For Linden, it all started in Bangkok, one fragrant evening in 1989.
Excerpt:
Bangkok, 1989. The afternoon rains have ended, leaving the early evening air briefly free of smog and allowing that distinctive Thai perfume, frangipani with a faint note of sewage, to waft over the shiny streets. I hail a
tuk-tuk, a three-wheel motorcycle taxi, and hop aboard. My young driver has an entrepreneurial smile as he turns around and begins the usual interrogation of male travelers.
"So . . . you want girl?"
"No."
"I see." Long pause, eyebrows slowly raised. "You want boy!"
"Uh, no."
Longer pause. Sound of engine sputtering at idle. "You want ladyboy?"
"No," I answer, a bit more emphatically, nonplussed at the idea that I give the impression of desiring this particular commodity.

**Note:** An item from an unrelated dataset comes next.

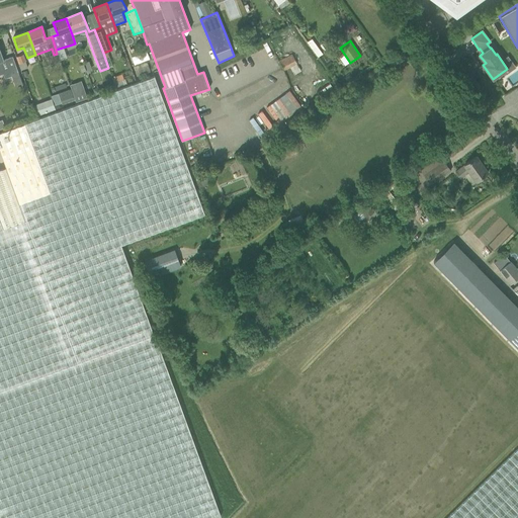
[(0,74),(4,74),(5,78),(15,74),(15,73),(18,72),(13,56),(4,60),(0,49),(0,74)]
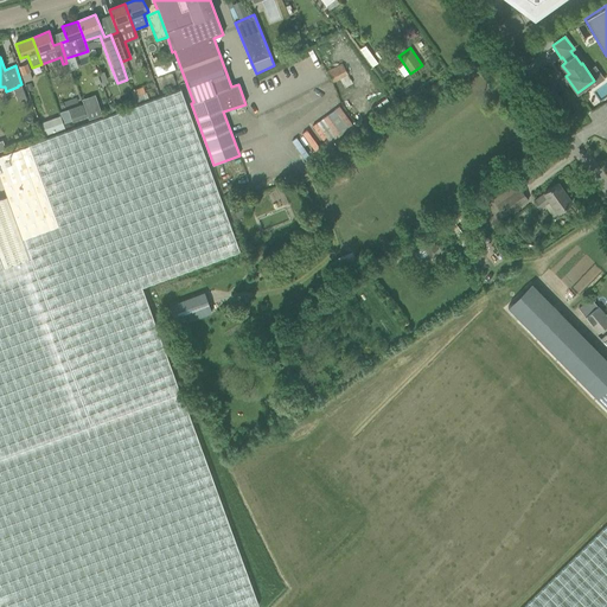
[(30,72),(27,64),(19,68),(25,83),(32,80),(30,72)]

"I got cheap cigarettes . . . Johnnie Walker . . ."
"No thanks."
Undaunted, he moves on to the next category of his wares, now with lowered voice.
"You want ganja?"
"No."
"Coke?"
"No."
"
Ya baa [methamphetamine tablets]?"
"Nope."
A whisper now. "Heroin?"
"No."
Voice raised back to normal. "I can take you to cockfight. You can gamble!"
"I'll pass."
Just a little bit irritated now. "So,
farang, what you want?"
"
Prik kee noo," I respond. "Those little 'mouse shit' peppers. I want some good, spicy dinner."